## Extrait à lire:
━━━━━━━━━━

Comment protéger les intérêts des communautés locales lorsque l’on découvre des gisements de ressources naturelles sur leurs terres ? Cet article présente des observations en provenance du Mozambique concernant l’importance de réaliser des campagnes d’information auprès de l’ensemble des citoyens dans le but de garantir la transparence et d’éviter la mauvaise gestion, la corruption et tout autre effet indésirable de la « malédiction des ressources naturelles ».
Au cours des dernières années, d’importants gisements de ressources naturelles ont été découverts au Mozambique. Dans le nord du pays, les réserves de gaz découvertes dans la province de Cabo Delgado (cf. Figure 1) peuvent transformer le Mozambique, actuellement l’un des pays les plus pauvres au monde, en acteur international du marché du gaz naturel liquéfié.
En parallèle, la gestion des ressources naturelles du Mozambique figure en bas des classements internationaux. Ces différents facteurs créent un contexte idéalement propice à la « malédiction des ressources naturelles », à savoir le phénomène selon lequel l’abondance de ressources naturelles entraine de façon paradoxale une diminution de la croissance économique.
Depuis Adam Smith, les économistes s’efforcent d’expliquer cette malédiction des ressources naturelles. Tandis qu’aucun consensus ne se dégage concernant son origine, des études récentes s’attardent sur le rôle de la mauvaise conduite des hommes et femmes politiques, souvent associée à la corruption et à des guerres civiles.
Les expériences dans les années 1990 de certains pays africains tels que l’Angola, le Nigeria et la Sierra Leone, des pays riches en pétrole et en mines de diamants ne parvenant pas à tirer profit de leurs grandes réserves de ressources naturelles, font aujourd’hui office d’exemples types. Tandis que les études se concentrent essentiellement sur les institutions nationales, de plus en plus d’éléments confirment l’ampleur des pressions politiques au niveau local.
Le cas du pétrole brésilien en est une illustration. En effet, si l’extraction de pétrole a permis d’accroitre les revenus de l’administration locale, la fourniture de biens publics ne s’est pas améliorée tandis que dans le même temps, la corruption a augmenté. Ces résultats se confirment également par les observations à Sao Tomé-et-Principe, où la découverte de ressources naturelles a entrainé une augmentation de l’achat de votes.

━━━━━━━━━━

[Lignes du jeu de données]
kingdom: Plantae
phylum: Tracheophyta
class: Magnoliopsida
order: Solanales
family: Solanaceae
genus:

━━━━━━━━━━

## Travail à faire:
a - Répondez à ces questions sur l'extrait sur la malédiction des ressources naturelles :
(i) Dans quelle province du nord du Mozambique des réserves de gaz ont-elles été découvertes ?
(ii) Quels pays africains des années 1990 sont présentés comme des exemples types ?
(iii) Quel effet la découverte de ressources naturelles a-t-elle eu à Sao Tomé-et-Principe ?
b - Poursuivez l'extrait sur la malédiction des ressources naturelles à partir de sa dernière phrase.
La liste n'a aucun lien avec l'extrait sur la malédiction des ressources naturelles.

## Résultats finaux:
a -
(i) Dans la province de Cabo Delgado.
(ii) L'Angola, le Nigeria et la Sierra Leone.
(iii) Une augmentation de l'achat de votes.

b -
Dirigeants locaux et communautés locales
Dans le cadre de l’analyse de la malédiction des ressources naturelles, le rôle central des dirigeants politiques locaux est de toute évidence lié à celui des communautés locales. Dans ce domaine, alors que la plupart des études portent sur les conséquences de l’exploitation des ressources naturelles, peu d’éléments décrivent le comportement des communautés locales en prévision de gains importants liés à l’exploitation de ressources naturelles.
Compte tenu du manque criant de transparence dans la gestion des ressources naturelles des pays africains, les communautés les plus directement concernées sont rarement informées des bénéfices potentiels de l’exploration des ressources à la suite de la découverte de gisements. Ces découvertes sont par conséquent source d’incertitudes.
Tel est le cas au Mozambique. Dans la province de Cabo Delgado, du fait de l’indépendance limitée et de la faible pénétration des médias, peu de membres des communautés locales ont connaissance de la récente découverte de gaz. Dans ce contexte, en apprenant la découverte de ressources naturelles, les dirigeants locaux sont plus susceptibles de vouloir renforcer leur pouvoir politique et poursuivre leurs activités de corruption plutôt que de vouloir impliquer la communauté locale.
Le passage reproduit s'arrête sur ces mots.